GIVEN RECORDS
——————————

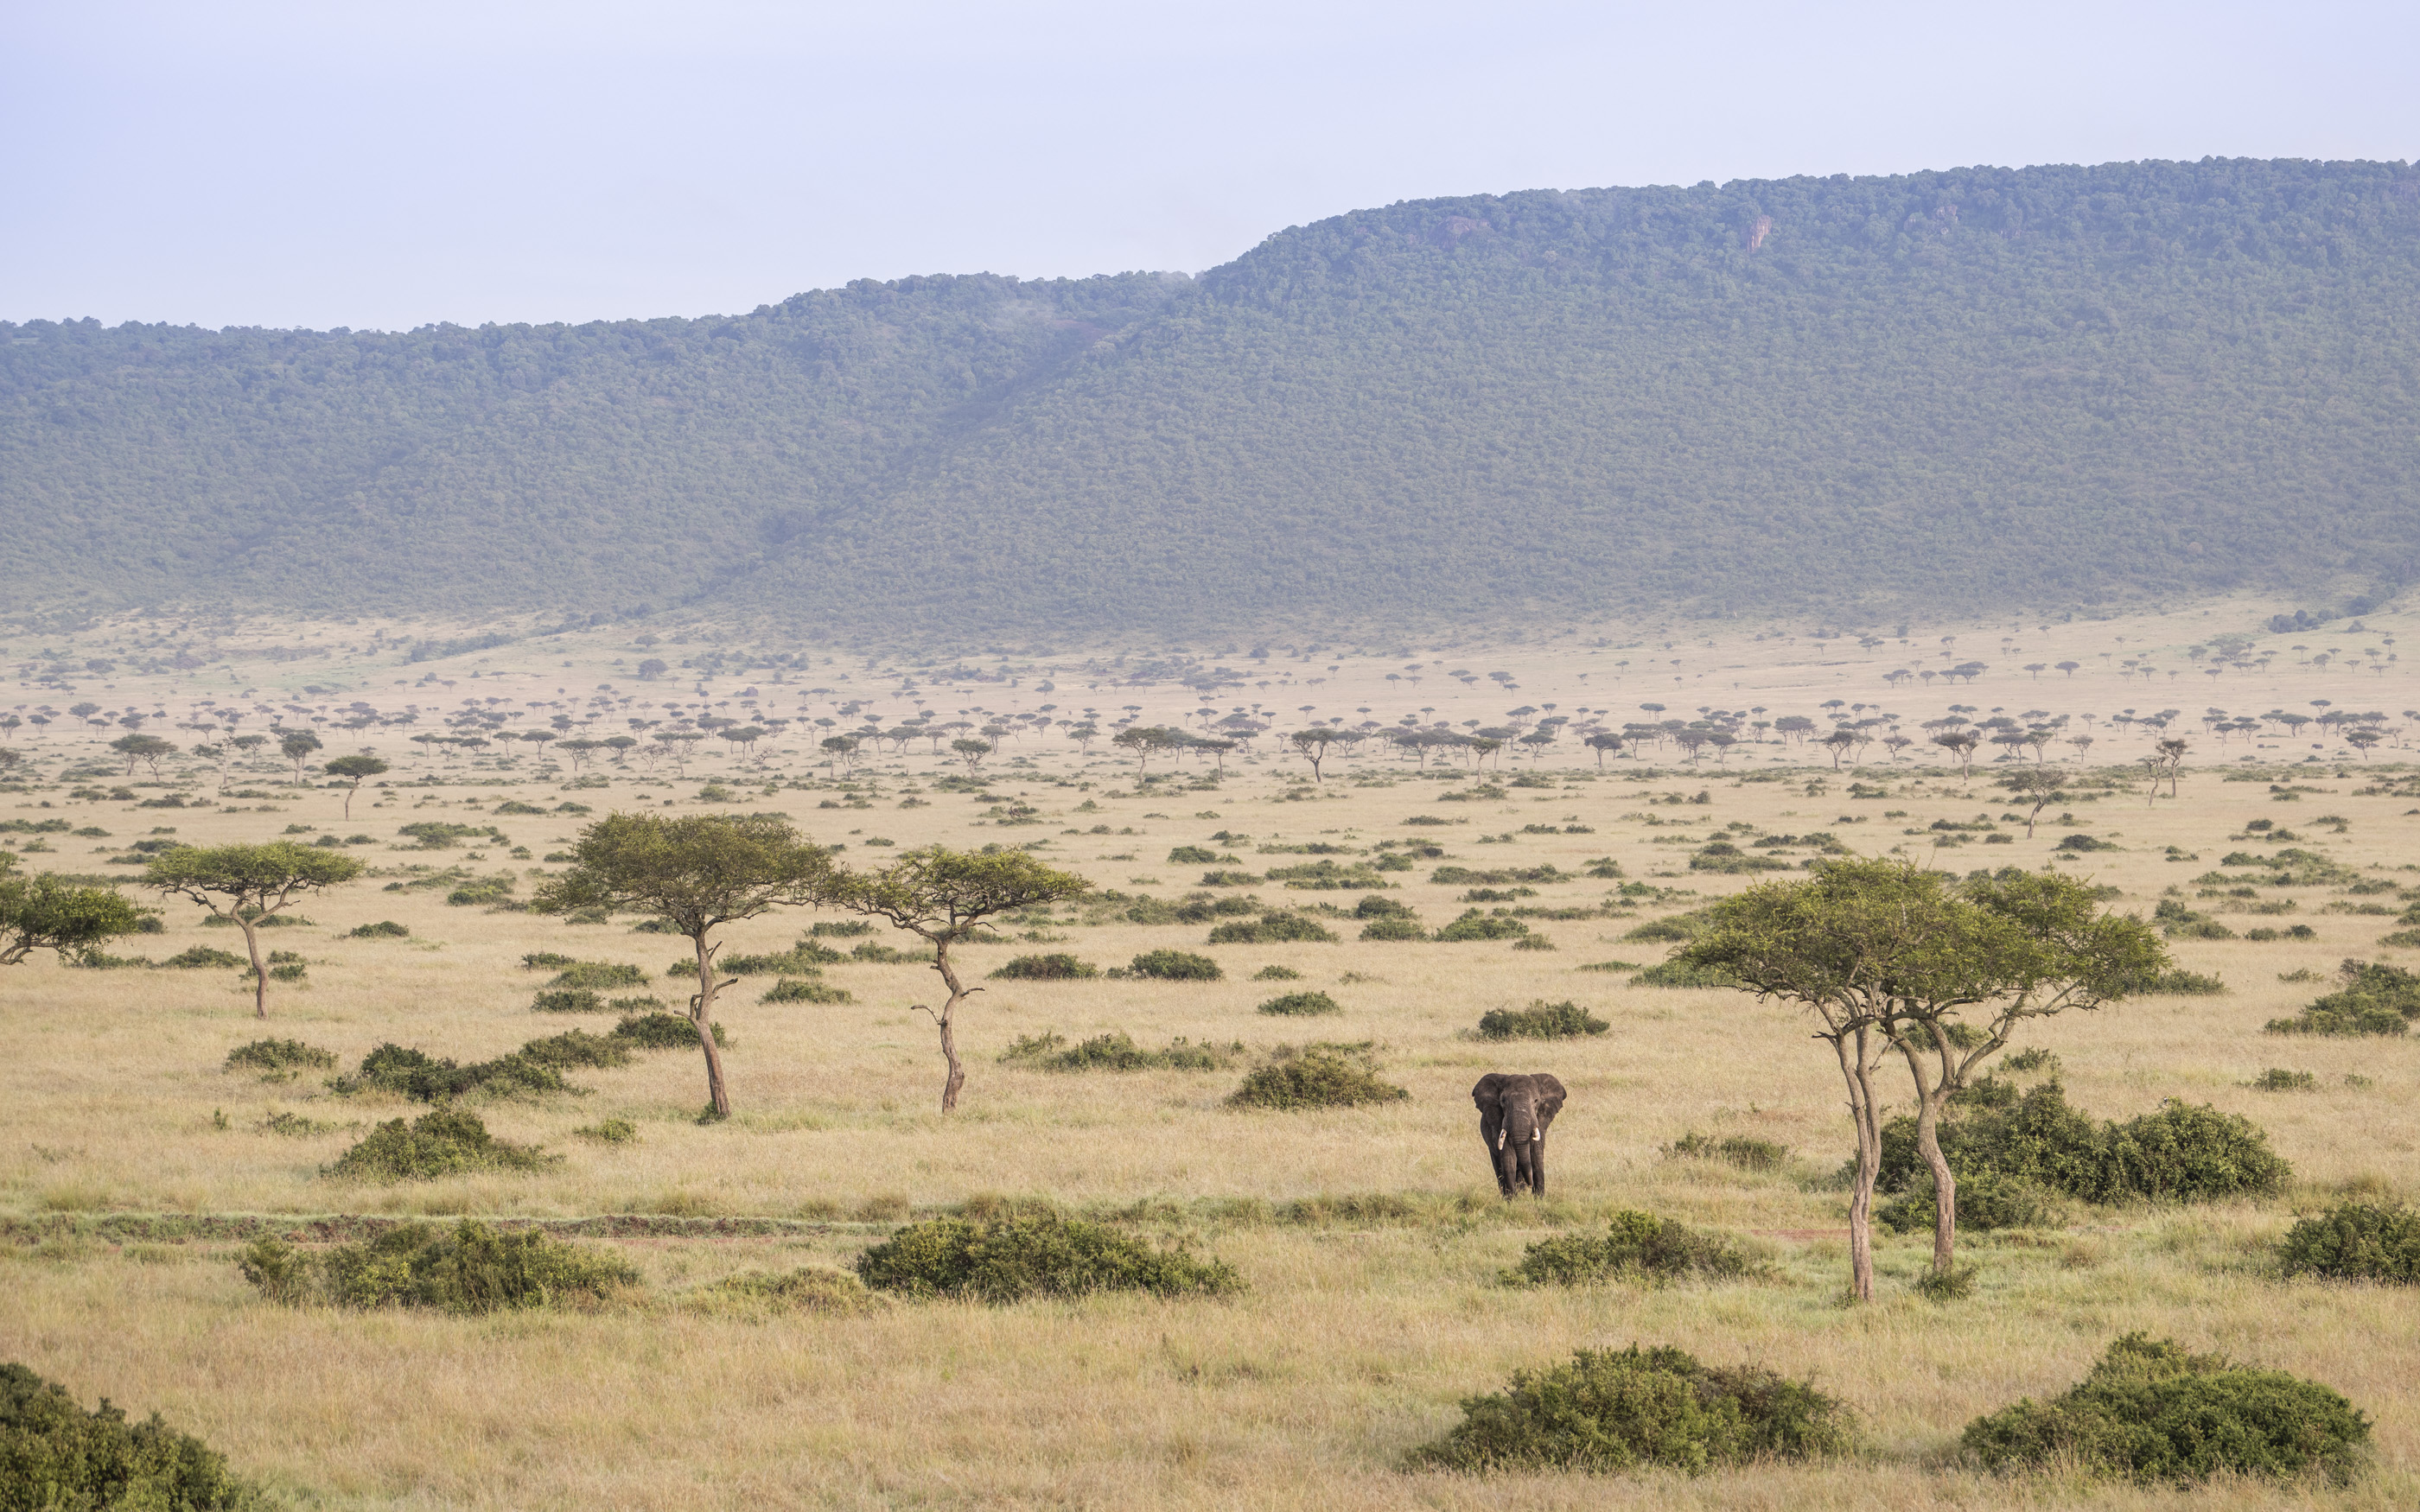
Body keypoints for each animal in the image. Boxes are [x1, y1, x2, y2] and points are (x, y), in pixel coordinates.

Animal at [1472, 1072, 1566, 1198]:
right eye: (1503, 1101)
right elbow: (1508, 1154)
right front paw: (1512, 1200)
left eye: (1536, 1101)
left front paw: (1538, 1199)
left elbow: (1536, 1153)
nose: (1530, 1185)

——————————

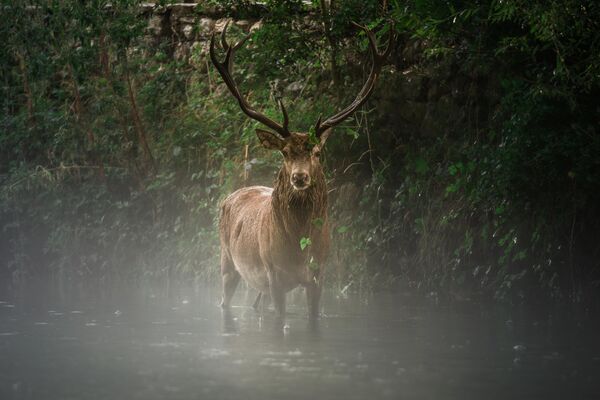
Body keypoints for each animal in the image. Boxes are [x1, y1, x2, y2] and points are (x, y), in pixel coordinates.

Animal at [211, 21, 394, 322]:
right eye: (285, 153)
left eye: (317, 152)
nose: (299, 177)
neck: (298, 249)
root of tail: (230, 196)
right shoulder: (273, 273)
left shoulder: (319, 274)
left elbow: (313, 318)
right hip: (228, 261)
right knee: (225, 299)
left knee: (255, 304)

——————————

Count the lines of the material above that contain "right"; your reply is that number and no more.

7